【最新研究】「鼻が5℃冷える」と免疫力が半減する?冬の感染症対策の新常識

「寒い格好をしていると風邪をひくよ!」

子供の頃、親御さんなどにそう言われた経験はありませんか? 「体を冷やさない」というのは昔からの知恵ですが、実はこれ、最新の科学研究でもその正しさが証明されたのです。

これまで、冬に風邪やインフルエンザが流行するのは、主に「空気が乾燥しているから」や「室内で人が密集するから」だと考えられてきました。もちろんそれも要因の一つですが、2022年末に発表された研究により、「鼻の温度」が非常に重要であることが判明しました。

今回は、米国アレルギー学会誌に掲載された研究をもとに、冬に免疫力が下がる本当の理由と、科学的根拠に基づいた対策について解説します。

研究で判明!寒さと免疫の驚くべき関係

2022年12月、『The Journal of Allergy and Clinical Immunology』という権威ある医学誌に、マサチューセッツ眼科耳鼻科病院などの研究チームが論文を発表しました。

その衝撃的な内容は、「鼻の中の温度がわずかに下がるだけで、ウイルスの防御機能が著しく低下する」というものです。

鼻の奥にある「天然の防御システム(EV)」とは?

研究チームが注目したのは、鼻の奥の細胞に備わっている「細胞外小胞(EV)」というシステムです。

ウイルスが鼻の中に侵入すると、鼻の細胞はこのEVをスプレーのように一斉に放出します。EVはウイルスを取り囲んで捕まえたり、無力化したりする働きを持っており、研究者はこれを「巣を守るために一斉に飛び出してくるハチの大群」に例えています。

つまり、私たちの鼻の中には、ウイルスが細胞に感染する前に最前線で戦ってくれる、優秀な自衛隊のようなシステムが備わっているのです。

たった5℃の低下がリスクに? 実験でわかった数値

しかし、この強力な防御システムには「寒さに弱い」という弱点がありました。

研究チームが健康な被験者を低温の環境(約4.4℃)に15分間さらしたところ、鼻の中の温度は約5℃低下しました。
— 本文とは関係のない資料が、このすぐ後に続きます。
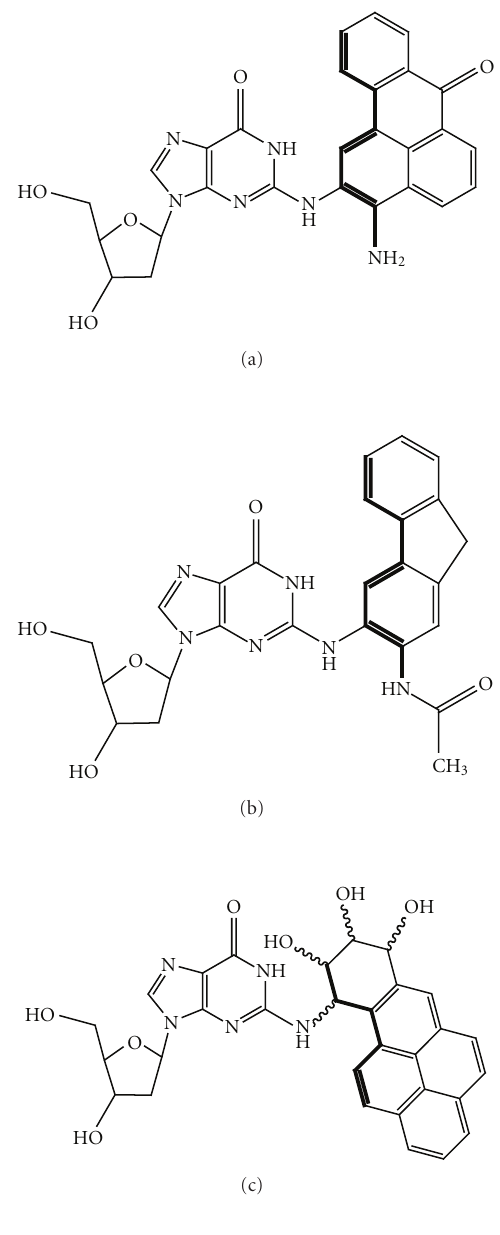
Figure 5: Bay regions (in bold) of dG- N 2 adducts formed by 3- nitrobenzanthrone (a), acetylaminofluorene (b), and B[a]P (c).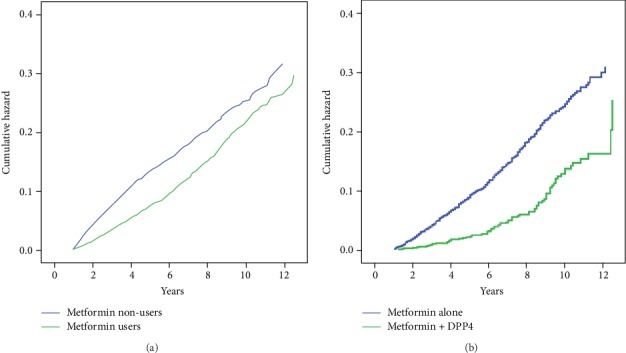
(a) Cumulative hazard of NPDR: comparison between metformin users and nonusers with DM. (b) Cumulative hazard of NPDR: comparison between metformin alone users and metformin + DPP-4i users with DM.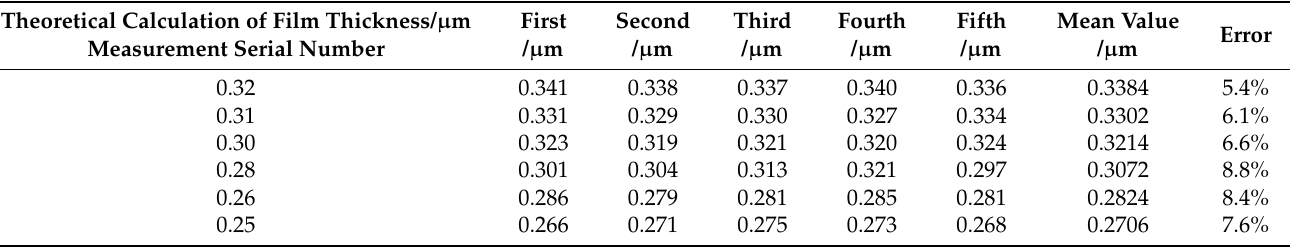
Table 5. Comparison of experimental measurement and theoretical calculation results under different load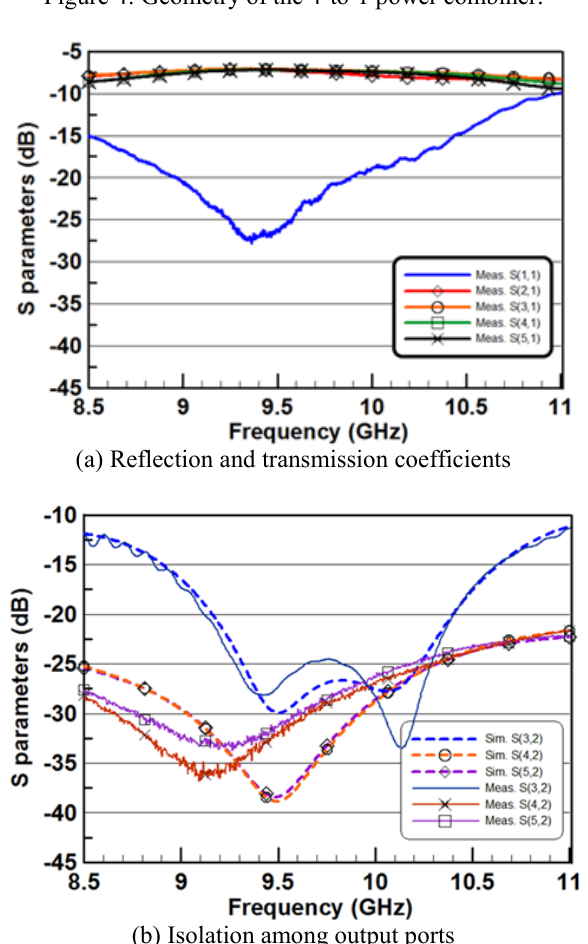
Figure 4: Geometry of the 4-to-1 power combiner.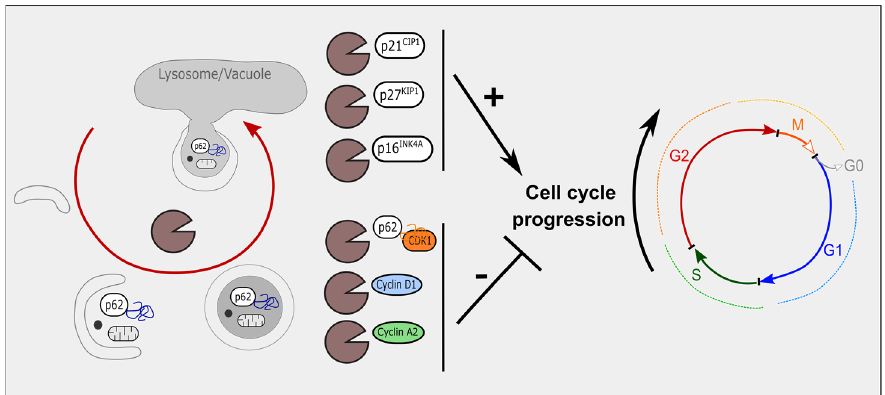
Figure 3. Cell-cycle regulators are targets of autophagy. p21 CIP1 , p27 KIP1 and p16 INK4A are among the three CKIs targeted by autophagy, their degradation ultimately leading to the progression of the cell cycle. Cyclins and CDKs are also degraded by autophagy. CDK1 binds to p62. Cyclin D1 and cyclin A2 are degraded by macroautophagy. Altogether, degradation of CDKs and cyclins block cell-cycle progression.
たったこれだけの温度変化で、防御システムに以下のような変化が起きたのです。

  • EV(防御部隊)の放出量が約42%減少した
  • EVに含まれる抗ウイルス物質の質が低下した

つまり、鼻が冷えるだけで、ウイルスと戦う戦力が半分近くまで削がれてしまうということです。これが、「寒いと風邪をひきやすくなる」生物学的な直接の理由だったのです。

なぜ「冬」に感染症が急増するのか?

これまで、冬の感染症対策といえば「手洗い・うがい」が基本でした。しかし、この研究結果は、そこに「鼻を温める」という新しい常識を付け加える必要があることを示唆しています。

マスクの役割が変わる?「保温」という科学的根拠

コロナ禍以降、マスクは主に「飛沫を飛ばさない・吸い込まない」ためのフィルターとして認識されてきました。しかし、この研究を踏まえると、マスクにはもう一つの重要な役割があることがわかります。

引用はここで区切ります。